PADA
5 September 2012 lalu, sebuah kontes kecantikan di China menuai
kontroversi. Pasalnya, juri dianggap menetapkan kriteria fisik yang
‘terlalu ketat’. Kontes yang diselenggarakan oleh “The Chinese website
Model Net (mtw.cc), antara lain mensyaratkan: mulai babak semifinal dan
seterusnya, jarak antara dua puting payudara harus di atas 7,8 inci (20
cm). Menurut panitia, kriteria ‘cantik’ itu berdasar pada standar China
klasik dipadukan dengan hasil riset ilmiah modern.
Banyak pihak
mengkritik krtiteria “cantik” dalam kontes ini. Tapi, dalam kontes
kecantikan, yang dinilai dan diukur memang fisik kontestan.

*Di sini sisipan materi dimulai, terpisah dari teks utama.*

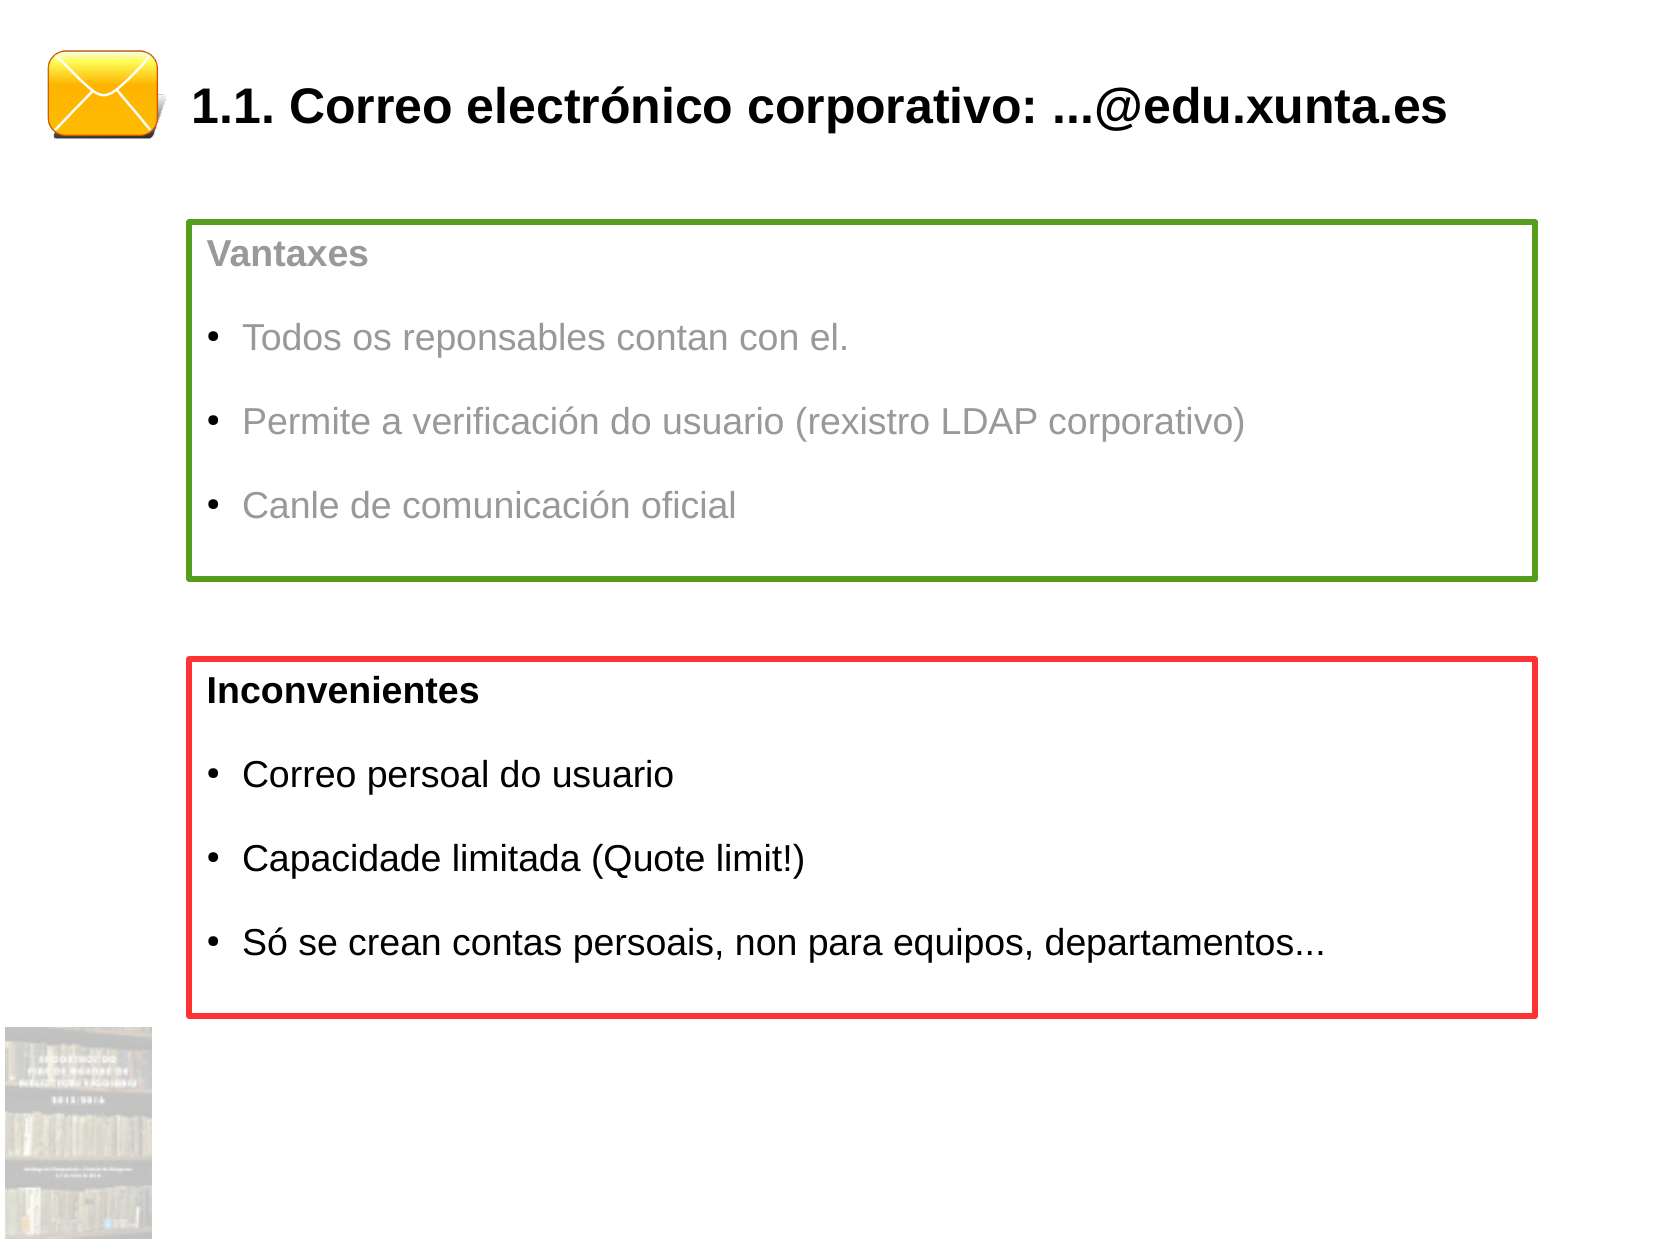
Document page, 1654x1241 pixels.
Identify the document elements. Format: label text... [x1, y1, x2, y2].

text_box 1.1. Correo electrónico corporativo: ...@edu.xunta.es [177, 70, 1619, 198]
text_box Vantaxes Todos os reponsables contan con el. Permite a verificación do usuario (rexistro LDAP corporativo) Canle de comunicación oficial [188, 222, 1536, 579]
picture [5, 1027, 152, 1239]
text_box Inconvenientes Correo persoal do usuario Capacidade limitada (Quote limit!) Só se crean contas persoais, non para equipos, departamentos... [188, 659, 1536, 1016]
picture [47, 35, 166, 154]
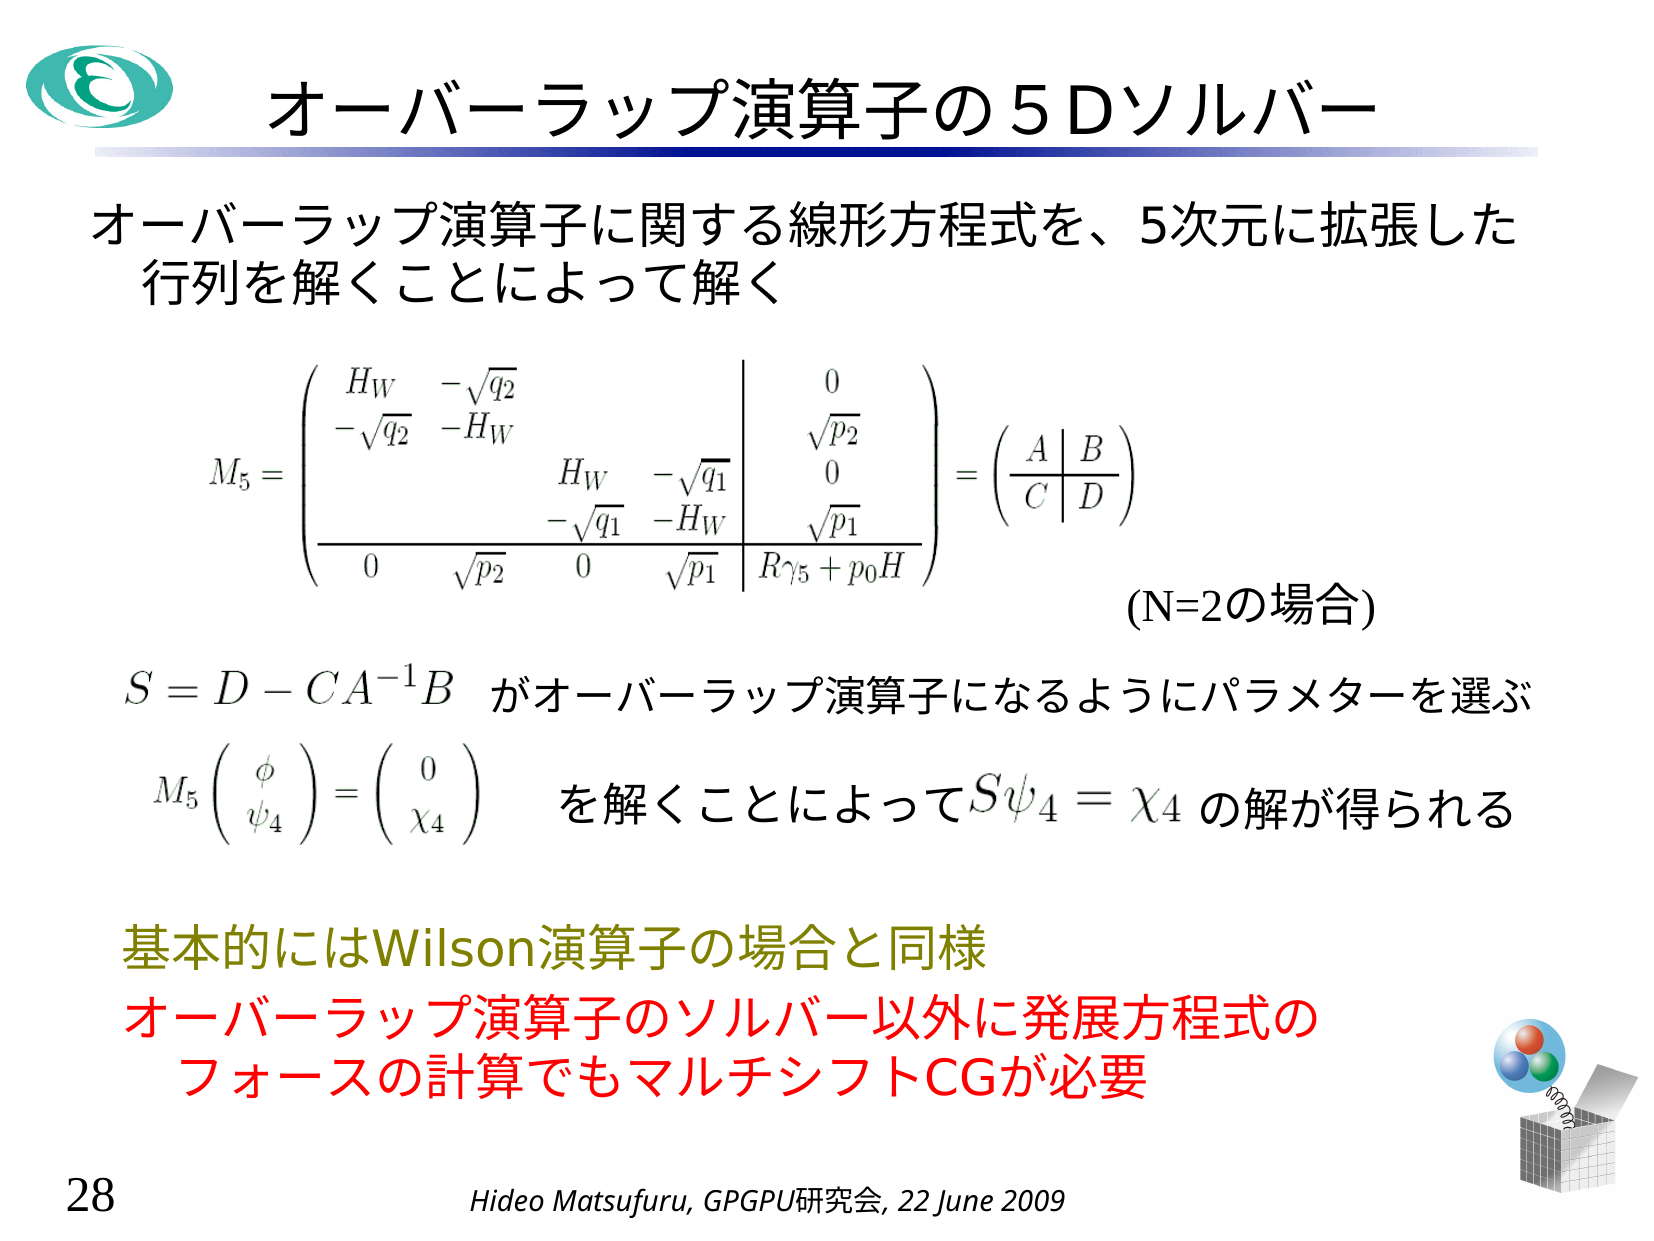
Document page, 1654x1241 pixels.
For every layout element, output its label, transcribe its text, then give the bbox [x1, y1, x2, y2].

picture [151, 737, 489, 854]
list 基本的にはWilson演算子の場合と同様 オーバーラップ演算子のソルバー以外に発展方程式のフォースの計算でもマルチシフトCGが必要 [104, 920, 1467, 1145]
picture [20, 37, 179, 136]
picture [965, 767, 1188, 833]
text_box を解くことによって、 [556, 768, 965, 825]
text_box の解が得られる [1197, 773, 1519, 830]
list オーバーラップ演算子に関する線形方程式を、5次元に拡張した行列を解くことによって解く [70, 196, 1523, 421]
text_box がオーバーラップ演算子になるようにパラメターを選ぶ [490, 663, 1535, 714]
picture [206, 351, 1143, 597]
picture [1447, 147, 1538, 157]
picture [118, 661, 459, 715]
text_box (N=2の場合) [1126, 568, 1377, 628]
title オーバーラップ演算子の５Dソルバー [198, 58, 1447, 165]
picture [1488, 1012, 1644, 1200]
picture [95, 147, 198, 157]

Mata, alis,
jidat, hidung, bibir, leher, pipi, rambut, payudara, perut, pantat, dan
kaki kontestan harus tampak cantik! Semua anggota tubuh itu harus bisa
dilihat dengan jelas dan bisa ‘diukur’ oleh dewan juri.
Tahun
2011, sebuah situs perempuan memberitakan adanya sebuah kontes pemilihan
vagina terindah di AS. Kontes itu diberi nama “The Most Beautiful Miss V
Contest”, yang diselenggarakan oleh sebuah klub di Portland, Oregon.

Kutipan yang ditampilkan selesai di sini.